Bpost Banque perd son procès contre une association suspectée de «terrorisme» par les Etats-Unis

Après un premier blocage de 25.000 euros, bpost Banque aurait dû prévenir l’ASBL Aksalum des risques d’un nouveau blocage.
Après un premier blocage de 25.000 euros, bpost Banque aurait dû prévenir l’ASBL Aksalum des risques d’un nouveau blocage. - Photo News.

Le tribunal du commerce de Bruxelles, dans un jugement rendu le 18 décembre dernier, a soldé le vieux conflit qui oppose l’ASBL Aksahum à bpost Banque. Il a donné partiellement droit à l’association verviétoise, dont l’objet est le soutien aux indigents de Palestine, et notamment l’aide aux orphelins de Gaza. Bpost a été condamnée à dédommager Aksahum à hauteur de 18.750 euros, plus les intérêts et le remboursement des deux tiers des frais de procédure.

L’histoire remonte à 2006. Aksahum, anciennement Al-Aqsa Humanitaire (elle changera de nom pour éviter les amalgames avec les Brigades des martyrs d’Al-Aqsa), récoltait des dons dans les mosquées et centres culturels de Verviers, Liège ou encore Charleroi, à destination d’associations palestiniennes. Entre le 25 avril et le 29 juin, Aksahum confiera le soin à l’ex-Banque de la Poste de leur transférer la somme totale de 100.000 euros. Somme qui n’arrivera jamais à destination.

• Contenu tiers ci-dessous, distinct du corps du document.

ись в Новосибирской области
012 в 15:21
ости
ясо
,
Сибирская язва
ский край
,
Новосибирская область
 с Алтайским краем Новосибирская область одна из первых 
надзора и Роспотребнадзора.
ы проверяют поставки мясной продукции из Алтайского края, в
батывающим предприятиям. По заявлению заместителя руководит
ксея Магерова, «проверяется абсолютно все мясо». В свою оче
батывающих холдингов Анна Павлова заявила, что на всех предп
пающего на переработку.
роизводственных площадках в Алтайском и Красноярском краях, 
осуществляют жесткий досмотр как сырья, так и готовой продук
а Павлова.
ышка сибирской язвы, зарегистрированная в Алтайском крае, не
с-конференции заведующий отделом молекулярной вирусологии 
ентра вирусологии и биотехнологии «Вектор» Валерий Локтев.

Pour faire transiter ces sommes, bpost a eu recours à des banques intermédiaires, dont la JP Morgan Chase. Résultat : les fonds sont passés sous juridiction américaine. Et Aksahum était, depuis un an déjà, listée comme « specially designated global terrorist » par l’Ofac, l’autorité du Trésor américain qui assure la mise en œuvre des programmes de sanctions. Les sommes sont, aujourd’hui encore, bloquées sur un compte par l’Ofac. Avec un espoir modéré pour Aksahum qu’elles soient un jour libérées.

Après les premiers recours, Aksahum a laissé l’affaire dormir dans un tiroir pendant près de sept ans (ce qui est d’ailleurs reproché à l’ASBL dans le jugement du tribunal de commerce). Relancée à l’initiative de l’avocat Georges-Henri Beauthier en 2014, elle a abouti finalement en décembre 2018 par une condamnation partielle de la banque.

Il est reproché à bpost de n’avoir pas averti Aksahum, après le premier ordre de virement de 25.000 euros, que la somme avait été bloquée. Et, en persistant à collaborer avec la JP Morgan, d’avoir assuré le même sort aux 75.000 euros suivants. « En ne prévenant pas l’ASBL des risques d’un nouveau blocage, bpost Banque a commis une faute », ont estimé les juges.

En revanche, bpost n’est pas tenue de rembourser les sommes gelées. D’une part parce qu’elles n’ont pas disparu définitivement, d’autre part parce qu’il s’agissait de simples dons.

« Dans la situation actuelle où pas mal d’organisations – palestiniennes notamment – se voient refuser l’accès des comptes en banque en Europe, ce jugement est une éclaircie », analyse Me Beauthier. L’avocat d’Aksahum milite pour un droit des ASBL à ouvrir des comptes en banque. Aksahum a été lâchée par sa dernière banque en 2014.

Reste une question, qui n’est pas tranchée par le jugement : Aksahum est-elle, effectivement, une caisse noire du terrorisme en territoires palestiniens ? « Il n’y a pas 1 % de chance que cet argent soit allé dans les mains de terroristes, assure son avocat. Ma cliente travaillait avec des associations humanitaires palestiniennes sérieuses. » Privée de compte en banque et déstabilisée par la perte de 100.000 euros de dons, Aksahum est aujourd’hui une association sans activité.

Bpost Banque n’a pas souhaité faire de commentaire ; les deux parties ont acquiescé au jugement.